— Start of READING PASSAGE —

Australia’s embattled conservative coalition was bracing for defeat as polls closed in a crucial by-election Saturday, with a loss set to snuff out its slim parliamentary majority.
The by-election in the wealthy Sydney seat of Wentworth was triggered after former prime minister Malcolm Turnbull was ousted in a party coup in August — the sixth change of national in the last decade.
Turnbull’s successor, Scott Morrison, is facing public anger about the leadership merry-go-round and constant infighting in Canberra, and could be made to pay in Wentworth, traditionally a seat held by his Liberal Party.
The Liberal-National coalition has a one-seat parliamentary majority, and a loss in Wentworth would transform it into a minority government, effectively turning Morrison into a lame duck prime minister.
Voting is compulsory in Australia but the buzz around the polling stations was unusual for Wentworth, with dozens of volunteers from different parties inundating voters with leaflets for their candidates.
“I’ve done over 20 elections and this is the first time at eight o’clock (in the morning) we’ve had a queue,” Liberal Party volunteer Kevin Berry told national broadcaster ABC.
“It’s quite extraordinary the level of interest in the election this time around. I think the quality of the candidates is significant and the event itself is quite significant.”

— End of READING PASSAGE —

### YOUR GOAL
For each statement, answer yes or no as to whether the news report on the Wentworth by-election agrees with it, and quote the words from the report that settle it. (a) The Liberal-National coalition holds a one-seat majority in parliament. (b) Voting is optional in Australia. (c) Kevin Berry said he had worked at fewer than ten elections. The rows have no connection to the news report.

— Start of DATASET ROWS —

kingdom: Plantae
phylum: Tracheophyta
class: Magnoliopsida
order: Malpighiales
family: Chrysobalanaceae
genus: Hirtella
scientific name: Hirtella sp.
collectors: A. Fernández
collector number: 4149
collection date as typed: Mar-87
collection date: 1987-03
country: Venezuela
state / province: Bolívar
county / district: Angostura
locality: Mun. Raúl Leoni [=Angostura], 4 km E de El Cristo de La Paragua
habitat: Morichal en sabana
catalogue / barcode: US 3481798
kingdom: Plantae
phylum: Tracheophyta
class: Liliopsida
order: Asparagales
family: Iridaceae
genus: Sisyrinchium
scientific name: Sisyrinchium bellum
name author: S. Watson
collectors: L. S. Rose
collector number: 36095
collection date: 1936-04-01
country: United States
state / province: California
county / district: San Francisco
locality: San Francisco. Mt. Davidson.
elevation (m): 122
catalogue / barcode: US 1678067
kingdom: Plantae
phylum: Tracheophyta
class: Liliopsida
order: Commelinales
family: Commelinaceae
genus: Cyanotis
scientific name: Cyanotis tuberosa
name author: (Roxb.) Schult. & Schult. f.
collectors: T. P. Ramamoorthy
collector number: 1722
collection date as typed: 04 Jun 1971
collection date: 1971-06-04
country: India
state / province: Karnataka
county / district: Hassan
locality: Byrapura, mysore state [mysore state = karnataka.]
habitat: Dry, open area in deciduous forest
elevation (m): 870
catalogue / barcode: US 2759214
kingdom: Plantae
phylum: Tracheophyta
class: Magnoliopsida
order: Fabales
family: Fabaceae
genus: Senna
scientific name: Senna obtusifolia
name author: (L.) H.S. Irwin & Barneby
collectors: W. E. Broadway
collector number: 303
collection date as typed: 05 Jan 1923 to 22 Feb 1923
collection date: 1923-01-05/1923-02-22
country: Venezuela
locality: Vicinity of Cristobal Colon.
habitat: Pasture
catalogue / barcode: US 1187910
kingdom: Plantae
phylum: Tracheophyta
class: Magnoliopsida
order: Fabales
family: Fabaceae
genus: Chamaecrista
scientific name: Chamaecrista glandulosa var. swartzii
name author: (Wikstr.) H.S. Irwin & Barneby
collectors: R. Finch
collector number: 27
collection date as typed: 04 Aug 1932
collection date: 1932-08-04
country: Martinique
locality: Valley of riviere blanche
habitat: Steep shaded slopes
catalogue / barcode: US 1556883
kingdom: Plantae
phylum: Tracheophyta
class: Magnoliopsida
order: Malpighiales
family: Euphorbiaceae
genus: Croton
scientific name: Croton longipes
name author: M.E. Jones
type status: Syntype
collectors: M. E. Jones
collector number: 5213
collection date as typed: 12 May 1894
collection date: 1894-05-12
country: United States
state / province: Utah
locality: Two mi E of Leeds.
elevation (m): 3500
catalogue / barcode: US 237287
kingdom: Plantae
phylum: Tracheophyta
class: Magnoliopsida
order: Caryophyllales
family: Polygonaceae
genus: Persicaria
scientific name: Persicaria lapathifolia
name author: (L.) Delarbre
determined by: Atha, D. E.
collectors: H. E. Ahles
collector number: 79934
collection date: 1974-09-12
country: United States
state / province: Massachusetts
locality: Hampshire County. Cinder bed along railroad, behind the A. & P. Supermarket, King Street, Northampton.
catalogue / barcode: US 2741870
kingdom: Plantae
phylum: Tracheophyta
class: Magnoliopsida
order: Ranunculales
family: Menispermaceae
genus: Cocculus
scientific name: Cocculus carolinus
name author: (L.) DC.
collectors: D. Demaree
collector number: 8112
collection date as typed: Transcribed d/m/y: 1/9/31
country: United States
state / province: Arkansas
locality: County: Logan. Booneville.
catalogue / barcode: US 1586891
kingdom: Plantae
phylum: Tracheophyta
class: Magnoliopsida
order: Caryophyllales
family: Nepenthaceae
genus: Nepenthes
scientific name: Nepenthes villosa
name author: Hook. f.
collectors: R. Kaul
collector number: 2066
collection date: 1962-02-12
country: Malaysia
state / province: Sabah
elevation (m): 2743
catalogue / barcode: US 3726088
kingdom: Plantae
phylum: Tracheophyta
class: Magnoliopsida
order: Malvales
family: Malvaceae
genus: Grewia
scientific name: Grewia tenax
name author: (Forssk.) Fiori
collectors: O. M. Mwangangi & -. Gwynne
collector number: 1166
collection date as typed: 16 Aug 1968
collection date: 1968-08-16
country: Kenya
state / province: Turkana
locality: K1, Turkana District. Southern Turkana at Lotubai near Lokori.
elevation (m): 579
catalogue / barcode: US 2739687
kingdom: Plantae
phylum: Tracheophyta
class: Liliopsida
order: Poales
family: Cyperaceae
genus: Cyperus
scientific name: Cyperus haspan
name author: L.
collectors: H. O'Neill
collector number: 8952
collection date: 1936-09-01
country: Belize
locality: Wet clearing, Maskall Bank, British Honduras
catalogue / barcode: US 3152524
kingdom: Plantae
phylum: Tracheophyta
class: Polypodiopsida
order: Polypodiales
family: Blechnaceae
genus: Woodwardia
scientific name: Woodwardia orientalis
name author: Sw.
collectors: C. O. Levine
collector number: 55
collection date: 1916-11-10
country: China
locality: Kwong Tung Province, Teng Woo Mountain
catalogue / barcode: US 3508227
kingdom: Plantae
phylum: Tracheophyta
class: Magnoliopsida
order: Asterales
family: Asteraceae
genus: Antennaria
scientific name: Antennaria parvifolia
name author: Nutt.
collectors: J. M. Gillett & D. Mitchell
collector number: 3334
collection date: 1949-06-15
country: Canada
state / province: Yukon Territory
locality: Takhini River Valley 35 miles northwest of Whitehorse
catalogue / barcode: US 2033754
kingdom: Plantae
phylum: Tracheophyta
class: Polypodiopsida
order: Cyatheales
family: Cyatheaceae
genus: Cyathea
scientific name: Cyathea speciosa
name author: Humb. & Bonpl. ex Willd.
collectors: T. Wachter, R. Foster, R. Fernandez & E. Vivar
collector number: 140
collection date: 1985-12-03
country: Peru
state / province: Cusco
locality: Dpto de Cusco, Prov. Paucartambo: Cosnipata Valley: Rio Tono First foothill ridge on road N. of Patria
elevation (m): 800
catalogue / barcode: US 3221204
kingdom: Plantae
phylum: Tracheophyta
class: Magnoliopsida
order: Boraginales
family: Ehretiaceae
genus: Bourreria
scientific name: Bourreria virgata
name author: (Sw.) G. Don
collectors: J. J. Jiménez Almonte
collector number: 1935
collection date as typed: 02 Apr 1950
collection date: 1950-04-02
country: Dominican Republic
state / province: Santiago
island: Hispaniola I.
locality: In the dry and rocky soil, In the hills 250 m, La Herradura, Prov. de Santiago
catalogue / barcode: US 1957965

— End of DATASET ROWS —

### SOLUTION TO THIS TASK
(a) Yes: "The Liberal-National coalition has a one-seat parliamentary majority"
(b) No: "Voting is compulsory in Australia"
(c) No: "I’ve done over 20 elections"